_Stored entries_
- Opening Delimiter -
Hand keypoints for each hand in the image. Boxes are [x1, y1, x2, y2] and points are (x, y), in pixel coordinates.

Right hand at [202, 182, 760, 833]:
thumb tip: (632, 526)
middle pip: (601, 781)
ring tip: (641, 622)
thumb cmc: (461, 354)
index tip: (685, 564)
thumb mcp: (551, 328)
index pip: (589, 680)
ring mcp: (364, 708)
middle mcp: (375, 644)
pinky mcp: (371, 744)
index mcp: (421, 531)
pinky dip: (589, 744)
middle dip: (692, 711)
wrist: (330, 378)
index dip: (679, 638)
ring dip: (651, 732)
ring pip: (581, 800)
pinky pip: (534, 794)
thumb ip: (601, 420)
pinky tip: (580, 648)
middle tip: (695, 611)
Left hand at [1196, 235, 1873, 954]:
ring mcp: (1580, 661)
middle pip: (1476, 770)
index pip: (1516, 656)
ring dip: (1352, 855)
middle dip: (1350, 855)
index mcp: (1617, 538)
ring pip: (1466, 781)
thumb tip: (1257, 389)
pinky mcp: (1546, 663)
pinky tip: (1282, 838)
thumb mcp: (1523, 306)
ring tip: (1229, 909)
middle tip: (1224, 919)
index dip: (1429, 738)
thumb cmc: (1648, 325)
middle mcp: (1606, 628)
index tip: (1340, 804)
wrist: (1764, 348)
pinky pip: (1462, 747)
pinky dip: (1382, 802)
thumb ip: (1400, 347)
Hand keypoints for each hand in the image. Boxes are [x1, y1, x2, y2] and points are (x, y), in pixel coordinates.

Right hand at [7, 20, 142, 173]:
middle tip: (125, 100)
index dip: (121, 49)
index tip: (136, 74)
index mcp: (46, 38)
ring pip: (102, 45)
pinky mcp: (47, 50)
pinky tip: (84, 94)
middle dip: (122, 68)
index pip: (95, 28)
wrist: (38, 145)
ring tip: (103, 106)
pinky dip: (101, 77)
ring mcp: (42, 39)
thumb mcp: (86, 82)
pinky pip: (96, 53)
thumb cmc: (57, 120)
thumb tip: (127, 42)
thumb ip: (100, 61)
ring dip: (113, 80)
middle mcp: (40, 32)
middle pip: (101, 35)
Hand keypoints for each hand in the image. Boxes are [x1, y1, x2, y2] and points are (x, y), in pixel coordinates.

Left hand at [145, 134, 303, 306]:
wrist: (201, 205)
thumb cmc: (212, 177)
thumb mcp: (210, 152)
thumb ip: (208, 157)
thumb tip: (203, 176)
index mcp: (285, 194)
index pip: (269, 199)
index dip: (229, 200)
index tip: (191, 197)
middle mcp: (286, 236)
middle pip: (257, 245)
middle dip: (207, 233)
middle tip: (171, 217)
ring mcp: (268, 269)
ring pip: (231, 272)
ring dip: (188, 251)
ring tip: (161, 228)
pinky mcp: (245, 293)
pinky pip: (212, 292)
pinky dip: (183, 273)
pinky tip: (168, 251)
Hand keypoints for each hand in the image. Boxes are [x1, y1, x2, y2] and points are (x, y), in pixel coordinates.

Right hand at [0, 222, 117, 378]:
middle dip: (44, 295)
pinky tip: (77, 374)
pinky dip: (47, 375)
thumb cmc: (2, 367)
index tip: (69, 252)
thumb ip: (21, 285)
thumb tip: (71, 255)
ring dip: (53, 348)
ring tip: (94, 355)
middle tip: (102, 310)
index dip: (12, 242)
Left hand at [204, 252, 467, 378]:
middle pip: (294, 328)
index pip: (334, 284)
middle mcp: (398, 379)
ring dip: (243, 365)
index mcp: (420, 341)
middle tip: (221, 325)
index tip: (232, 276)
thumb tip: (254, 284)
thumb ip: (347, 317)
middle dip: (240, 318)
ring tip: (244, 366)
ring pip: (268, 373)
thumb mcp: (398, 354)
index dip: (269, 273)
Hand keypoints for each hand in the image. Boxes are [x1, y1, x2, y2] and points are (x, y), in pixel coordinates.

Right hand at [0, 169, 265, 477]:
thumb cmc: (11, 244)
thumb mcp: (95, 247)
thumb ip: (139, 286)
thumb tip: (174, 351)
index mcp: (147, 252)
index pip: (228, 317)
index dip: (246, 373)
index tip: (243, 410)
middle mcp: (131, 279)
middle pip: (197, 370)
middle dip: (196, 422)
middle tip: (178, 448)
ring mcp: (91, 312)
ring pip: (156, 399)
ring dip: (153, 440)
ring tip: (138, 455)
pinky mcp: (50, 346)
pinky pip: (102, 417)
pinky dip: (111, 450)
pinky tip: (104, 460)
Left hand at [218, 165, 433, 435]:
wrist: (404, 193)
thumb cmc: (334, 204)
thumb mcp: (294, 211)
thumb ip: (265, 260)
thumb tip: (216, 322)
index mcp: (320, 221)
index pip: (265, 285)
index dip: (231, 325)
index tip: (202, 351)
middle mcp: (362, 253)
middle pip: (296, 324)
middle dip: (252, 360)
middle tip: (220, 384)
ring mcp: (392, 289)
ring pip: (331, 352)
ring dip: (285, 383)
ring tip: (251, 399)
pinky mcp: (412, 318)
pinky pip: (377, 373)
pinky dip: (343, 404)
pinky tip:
- Closing Delimiter -
_WHAT YOU WILL DO_
Transcribe, exactly and without additions, the lines of the records above, beginning with the line that contains "ring pip: (581, 800)" and ending with the line that contains "index tip: (1340, 804)", both included.

_FINISHED EXERCISE_
ring pip: (581, 800)
pinky pip: (534, 794)
thumb ip: (601, 420)
pinky tip: (580, 648)
middle tip: (695, 611)
Left hand at [1196, 235, 1873, 954]:
ring mcp: (1580, 661)
middle pip: (1476, 770)
index pip: (1516, 656)
ring dip: (1352, 855)
middle dip: (1350, 855)
index mcp: (1617, 538)
ring pip: (1466, 781)
thumb tip: (1257, 389)
pinky mcp: (1546, 663)
pinky tip: (1282, 838)
thumb mcp: (1523, 306)
ring tip: (1229, 909)
middle tip: (1224, 919)
index dip: (1429, 738)
thumb cmc: (1648, 325)
middle mcp: (1606, 628)
index tip: (1340, 804)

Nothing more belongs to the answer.